### PASSAGE TO READ
•••

Monday, 21 November 2011

Moodle Groups & Groupings

Over the past few months, academic staff have been getting to grips with a range of features within Moodle, and it is apparent that the Groups features are of particular interest. At the same time, the group tools can be a little confusing as they work slightly different to the WebCT equivalent.

So this post hopes to introduce you to the Moodle terminology: Groups and Groupings, as well as what can be achieved and how.

What are Groups & Groupings? 

Firstly, it's important to clarify the difference between Groups and Groupings:

Group release applies to the options within the 'Add an Activity' drop down menu, such as Forums, Assignments and Quizzes, etc. When releasing an activity, for example a discussion forum, you have two options in the groups section:

  • Separate Groups: each group has their own private forum 
  • Visible Groups: each group has their own forum but they can still view other group's forums.

•••

### TASK LIST
a - In the Moodle groups post, condense the paragraph beginning "Over the past few months" into a single shorter sentence that keeps its main facts.
b - Answer each of the following from the Moodle groups post, with one answer per line marked to match:
(i) On what date was the post published?
(ii) Which three options from the 'Add an Activity' drop-down menu are given as examples?
(iii) Under the Separate Groups option, what does each group have?
c - Reproduce the passage from the Moodle groups post that begins at the words "Moodle Groups &" and ends after the words "the WebCT equivalent.".

Some records

•••

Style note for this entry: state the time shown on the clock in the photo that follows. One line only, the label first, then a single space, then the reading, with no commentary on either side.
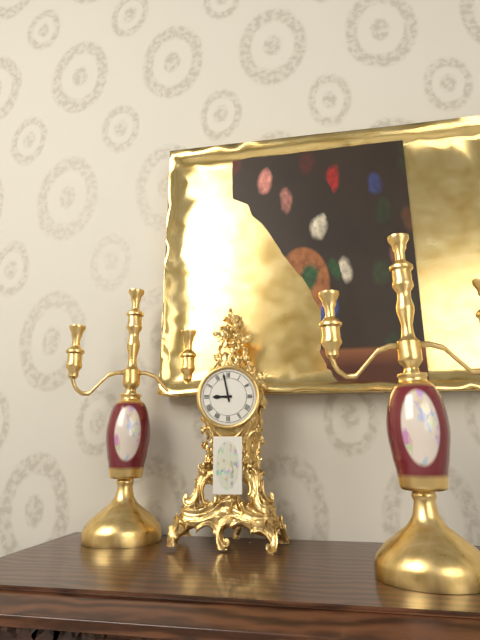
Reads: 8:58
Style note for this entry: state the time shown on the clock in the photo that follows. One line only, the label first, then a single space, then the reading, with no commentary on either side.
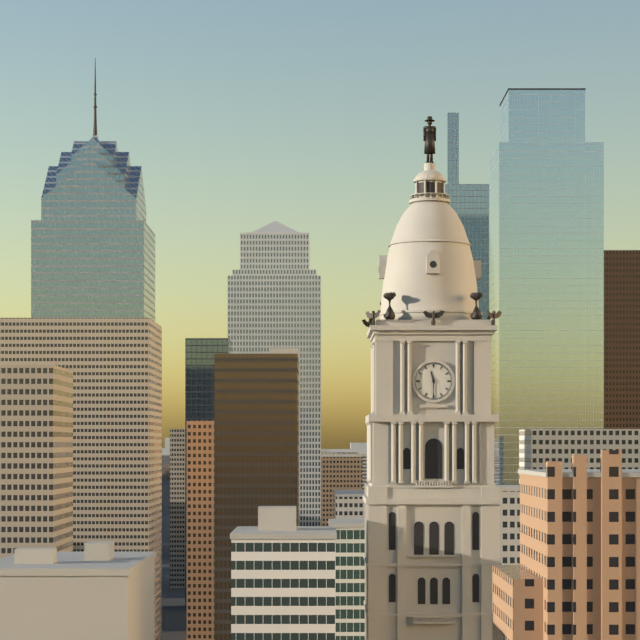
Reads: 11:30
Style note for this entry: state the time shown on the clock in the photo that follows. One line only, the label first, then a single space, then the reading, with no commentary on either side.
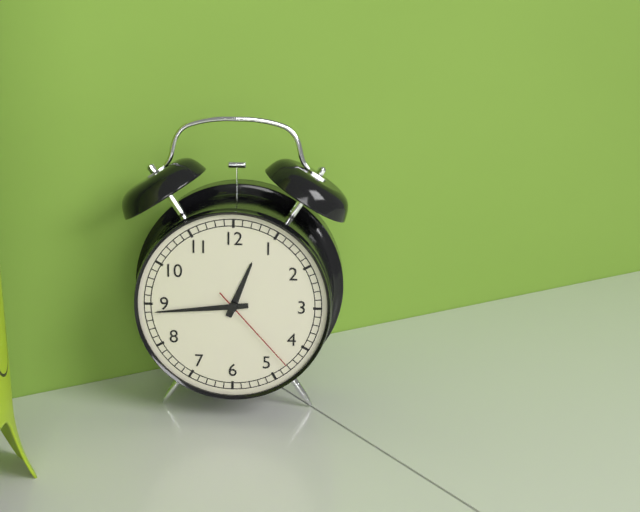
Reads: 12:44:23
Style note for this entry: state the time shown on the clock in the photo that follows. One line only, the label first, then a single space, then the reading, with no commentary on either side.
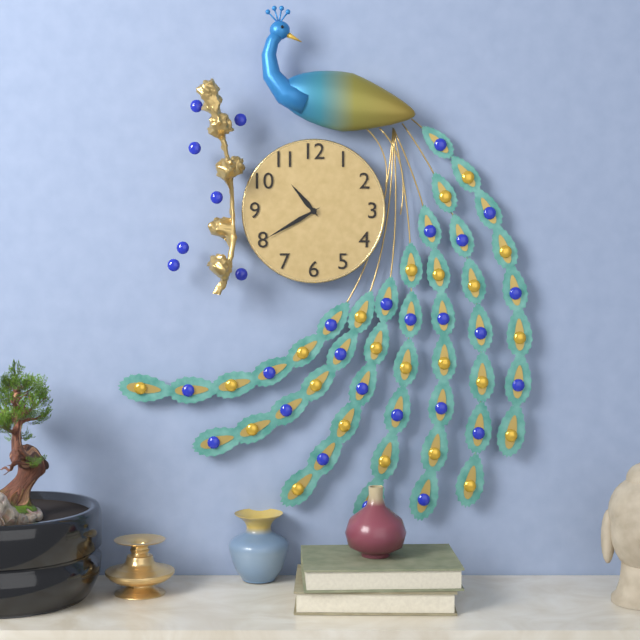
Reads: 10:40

•••

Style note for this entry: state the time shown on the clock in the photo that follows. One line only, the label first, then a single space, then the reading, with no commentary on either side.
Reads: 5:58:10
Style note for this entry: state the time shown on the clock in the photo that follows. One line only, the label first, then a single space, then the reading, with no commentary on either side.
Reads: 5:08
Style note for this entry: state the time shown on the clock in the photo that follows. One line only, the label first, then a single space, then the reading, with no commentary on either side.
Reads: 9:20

•••

### TASK RESULTS
a - Academic staff have spent recent months learning Moodle's features and have shown particular interest in the Groups features, which can be somewhat confusing because they work slightly differently from the WebCT equivalent.

b -
(i) Monday, 21 November 2011.
(ii) Forums, Assignments and Quizzes.
(iii) Its own private forum.

c -
Moodle Groups & Groupings

Over the past few months, academic staff have been getting to grips with a range of features within Moodle, and it is apparent that the Groups features are of particular interest. At the same time, the group tools can be a little confusing as they work slightly different to the WebCT equivalent.